START MATERIAL FOR THIS EXERCISE

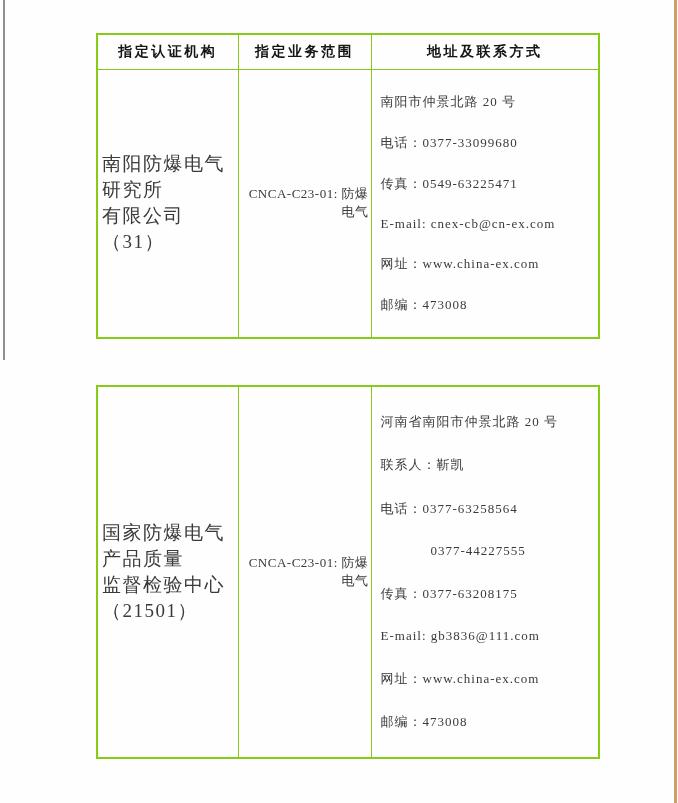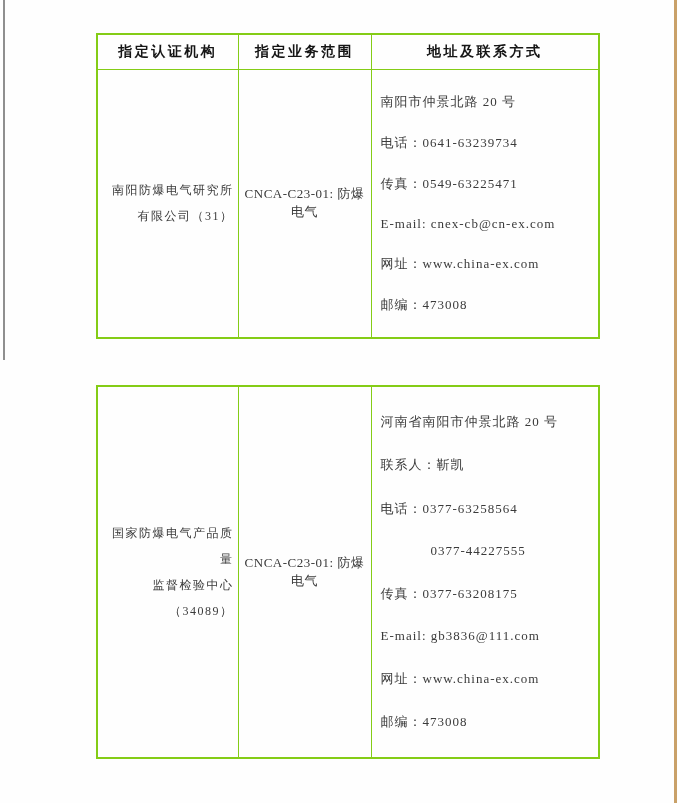--- a/index.html
+++ b/index.html
@@ -99,7 +99,7 @@
       <td class="contact-cell">
         <div class="contact-stack">
           <div class="contact-line">南阳市仲景北路 20 号</div>
-          <div class="contact-line">电话：0641-63239734</div>
+          <div class="contact-line">电话：0377-33099680</div>
           <div class="contact-line">传真：0549-63225471</div>
           <div class="contact-line">E-mail: cnex-cb@cn-ex.com</div>
           <div class="contact-line">网址：www.china-ex.com</div>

END MATERIAL FOR THIS EXERCISE

TASK OBJECTIVE: From the entries, copy every line in which the string "contact" can be found.

THE COMPLETED TASK:
       <td class="contact-cell">
         <div class="contact-stack">
           <div class="contact-line">南阳市仲景北路 20 号</div>
-          <div class="contact-line">电话：0641-63239734</div>
+          <div class="contact-line">电话：0377-33099680</div>
           <div class="contact-line">传真：0549-63225471</div>
           <div class="contact-line">E-mail: cnex-cb@cn-ex.com</div>
           <div class="contact-line">网址：www.china-ex.com</div>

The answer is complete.